The Treasury secretary raised the case of Suniva again in April at a news conference in Beijing, where she was meeting with senior Chinese officials. She recalled that Suniva’s financial troubles started more than a decade ago when China started ramping up its production of cheap solar panels.
While the firm now had more support from the U.S. government, she said, “the continued investment in capacity in these areas in China, that outstrips growing global demand, really could begin to threaten a company like this.”
It’s not yet clear how many of the Chinese companies routing products through Southeast Asia will still face tariffs, if any. In the last two years, many have built up factories in Southeast Asia that may allow them to argue that they are doing substantial manufacturing there, not simply circumventing tariffs by routing goods through those countries, industry executives said.
In the meantime, U.S. solar makers have begun pressing for broader protections. In April, a group of American solar manufacturers filed another set of cases with the Commerce Department and the U.S. International Trade Commission, asking them to investigate unfair subsidies and pricing practices from factories in Cambodia, Malaysia, Thailand and Vietnam.
The commission is set to make an initial determination Friday about whether U.S. business have suffered injury from those practices. If it decides that they have, additional levies could be imposed on imports from Southeast Asia, the source of a majority of U.S. solar panels.
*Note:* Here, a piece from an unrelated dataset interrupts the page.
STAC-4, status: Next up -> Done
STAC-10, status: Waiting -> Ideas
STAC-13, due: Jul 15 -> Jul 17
“We don’t expect that the lifting of the tariff holiday will have much of an impact because the Chinese-owned and Chinese-headquartered companies have already adjusted their manufacturing to avoid the circumvention case,” said Timothy Brightbill, a lawyer at Wiley Rein who is representing the U.S.-based solar manufacturers in the newer case. “Our case is extremely important because it sort of picks up where the circumvention case left off.”
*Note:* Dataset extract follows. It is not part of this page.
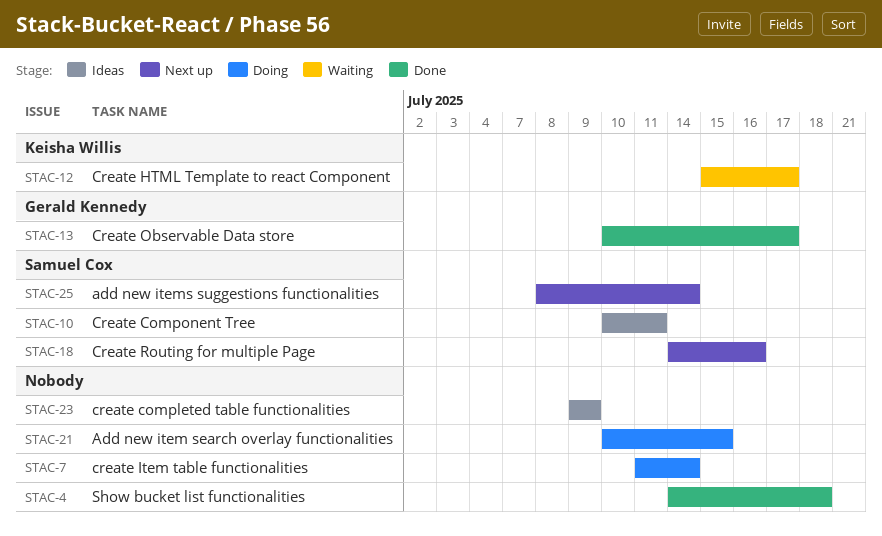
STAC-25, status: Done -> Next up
The back-and-forth over the tariffs highlights a dilemma the United States faces as it tries sever some links to China. Cutting ties has been particularly difficult in green industries where China dominates global production, like solar panels, critical minerals and electric vehicle batteries.
China accounts for more than 80 percent of global solar supply at every stage of the production chain, from the raw material of polysilicon to the final panels.
Substantial support from the Chinese government — as well as the massive economies of scale that the Chinese industry has achieved — has allowed Chinese makers to offer their products at extremely low prices. According to data from Wood Mackenzie, solar modules cost just 9 to 11 cents per watt in China, compared with 28 cents for modules made in Southeast Asia and delivered to the United States.
Those low prices triggered a surge in imports. According to data from S&P Global, the United States imported a record 54 gigawatts of solar panels in 2023, up 82 percent from 2022.
Some argue that the United States should simply take advantage of these cheap prices to build out its solar power supply. But the glut is also putting Mr. Biden’s plans to revive green energy manufacturing in the United States at risk. Some new manufacturers have been discouraged from opening facilities in the United States. In February, a Massachusetts company called CubicPV Inc. canceled plans to build a factory for solar wafers, citing collapsing prices.
“The U.S. solar manufacturing industry remains in a precarious position, despite the passage of the I.R.A.,” Mark Widmar, the chief executive of U.S. solar manufacturer First Solar, testified during a Senate hearing in March.